Anti-gay attack victim leads march against hate crime

Victim of homophobic attack Chevi Rabbit says he feels safe again after 200 people march with him through streets of Edmonton, Canada

Anti-gay attack victim leads march against hate crime
03 August 2012 Print This Article

The victim of an alleged anti-gay attack in Edmonton, Canada, led hundreds of protesters in a march against hate crime.

Around 200 people dressed in purple, representing anti-bullying, joined yesterday’s (2 August) demonstration in support of gay University of Alberta student Chevi Rabbit.

The 26-year-old was reportedly assaulted by three men near his campus on 19 July and Rabbit claims after hurling homophobic abuse, one of the trio held him in a headlock, through him to the ground and then stole his iPhone.

‘I wanted to start the march here because basically it’s like reclaiming this area… for myself, to feel comfortable again,’ Rabbit told CBC News.

The large turnout on the march has also changed his mind about leaving the area and moving back with his parents.

He said: ‘It’s changed because of the response from Edmontonians and I feel very safe here. I feel for the most part, it’s very positive, this experience, and I’m not going to move.’

The ‘Hate to Hope’ march began at the scene of the attack in 110 Street and 84 Avenue then moved through the campus.

It ended at the Alberta Legislator Building where a rally was held with speeches from Rabbit, Alberta deputy premier, Thomas Lukaszul and the director of community relations at University of Alberta, Michael Phair.

During the rally, Phair called on the city to become more tolerant despite admitting Edmonton was ahead of other places in Canada.

He said: ‘People need to rethink how they look at people who are queer in Edmonton. Many people have, but it’s a long way to go.’

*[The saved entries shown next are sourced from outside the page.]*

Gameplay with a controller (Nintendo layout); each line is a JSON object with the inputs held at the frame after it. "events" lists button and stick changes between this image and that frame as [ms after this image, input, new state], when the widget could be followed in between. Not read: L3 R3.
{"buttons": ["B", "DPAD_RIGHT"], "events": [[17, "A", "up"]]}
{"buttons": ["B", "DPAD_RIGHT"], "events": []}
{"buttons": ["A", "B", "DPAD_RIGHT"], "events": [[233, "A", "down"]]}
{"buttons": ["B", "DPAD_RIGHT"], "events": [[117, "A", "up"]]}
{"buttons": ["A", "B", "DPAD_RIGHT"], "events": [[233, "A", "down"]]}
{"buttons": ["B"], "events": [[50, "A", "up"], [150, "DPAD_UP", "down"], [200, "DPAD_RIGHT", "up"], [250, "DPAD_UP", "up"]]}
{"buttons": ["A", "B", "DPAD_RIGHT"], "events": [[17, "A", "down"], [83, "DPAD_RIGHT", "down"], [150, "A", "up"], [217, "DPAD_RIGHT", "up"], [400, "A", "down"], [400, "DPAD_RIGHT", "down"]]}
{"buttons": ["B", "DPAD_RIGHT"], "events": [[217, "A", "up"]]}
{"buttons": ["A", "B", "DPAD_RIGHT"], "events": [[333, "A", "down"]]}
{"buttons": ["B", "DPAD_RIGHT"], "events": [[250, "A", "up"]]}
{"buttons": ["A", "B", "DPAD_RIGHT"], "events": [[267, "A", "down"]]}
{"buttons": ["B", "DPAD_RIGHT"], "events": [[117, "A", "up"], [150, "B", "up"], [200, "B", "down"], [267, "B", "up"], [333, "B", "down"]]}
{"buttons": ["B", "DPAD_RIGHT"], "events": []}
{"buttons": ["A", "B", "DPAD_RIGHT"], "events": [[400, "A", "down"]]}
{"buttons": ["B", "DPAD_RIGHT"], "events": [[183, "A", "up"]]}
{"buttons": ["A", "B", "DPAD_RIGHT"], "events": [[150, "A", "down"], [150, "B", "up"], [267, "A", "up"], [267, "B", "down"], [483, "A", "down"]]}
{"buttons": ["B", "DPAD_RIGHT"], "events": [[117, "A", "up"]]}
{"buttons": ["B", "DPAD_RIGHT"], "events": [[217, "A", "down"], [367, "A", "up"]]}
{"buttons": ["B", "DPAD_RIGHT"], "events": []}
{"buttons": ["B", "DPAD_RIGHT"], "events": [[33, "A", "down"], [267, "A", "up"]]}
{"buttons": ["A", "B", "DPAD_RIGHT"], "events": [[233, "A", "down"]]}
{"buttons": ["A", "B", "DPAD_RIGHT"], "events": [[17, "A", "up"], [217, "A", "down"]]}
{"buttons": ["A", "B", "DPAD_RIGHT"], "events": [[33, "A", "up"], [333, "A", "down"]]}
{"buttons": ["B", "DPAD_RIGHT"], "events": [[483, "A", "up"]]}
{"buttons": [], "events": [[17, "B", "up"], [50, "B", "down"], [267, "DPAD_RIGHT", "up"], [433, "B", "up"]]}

‘I was trying not to cry,’ Rabbit said of how he felt after the attack. ‘I couldn’t believe I was attacked verbally and assaulted. They robbed me…I didn’t feel safe at all. I was really in shock at what happened.

‘It’s not right. We should be allowed to be different and society should embrace our differences.

‘People shouldn’t be afraid to be different and afraid to walk to the local grocery store for some snacks and not worry about their safety.’

Edmonton Police are investigating the attack and are looking for a silver 2000 Acura 3.2TL car with a spoiler that fled the scene.